We are confident that district court judges in Kansas appreciate the overriding imperative of fairness and that Judge Kisner does so as well. We underscore that the facts show no actual bias or prejudice in this case. Nonetheless, given these recent controlling decisions and the particular facts of this case analyzed above, we find an objective observer with knowledge of all the circumstances would have a reasonable doubt about Judge Kisner's impartiality, and an unconstitutional risk of actual bias is shown by the facts. The State does not argue that Shaffer would have been convicted even absent the 30 credibility finding, and the difficulty in making that kind of a determination illustrates the reason why the law does not require a showing of actual bias or prejudice in cases such as this.
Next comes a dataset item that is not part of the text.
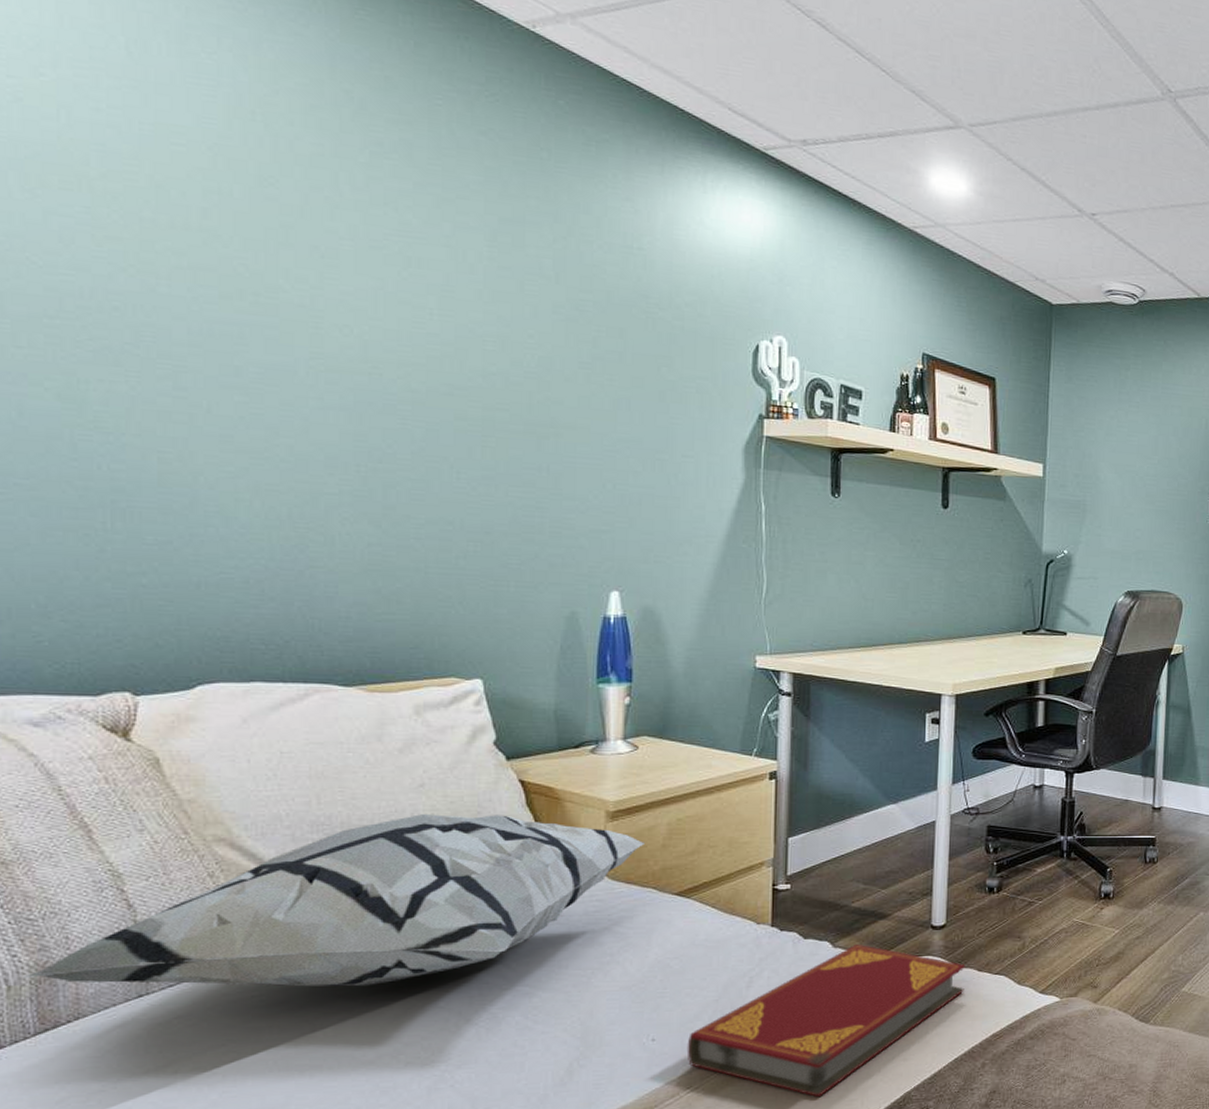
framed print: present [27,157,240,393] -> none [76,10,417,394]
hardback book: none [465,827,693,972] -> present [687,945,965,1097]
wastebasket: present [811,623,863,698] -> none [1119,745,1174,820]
See Caperton, 556 U.S. at 883-84. We are therefore compelled to reverse and remand for a new trial.
Remand for jury trial
Under these circumstances, we would ordinarily remand the case and Shaffer could proceed with a bench trial to a different judge. But any different judge in the district is likely to read or learn of this opinion and then be tainted by knowledge of facts that would warrant that judge's recusal. Accordingly, we believe the only way to assure Shaffer a fair trial in this highly unusual case is to remand for a jury trial, unless Shaffer properly waives it hereafter.
We find it unnecessary to address Shaffer's claim, raised for the first time on appeal, that his counsel was ineffective for failing to timely secure Judge Kisner's disqualification or his claim that the district court abused its discretion by denying his motion to withdraw his waiver of jury trial.
Reversed and remanded for further proceedings.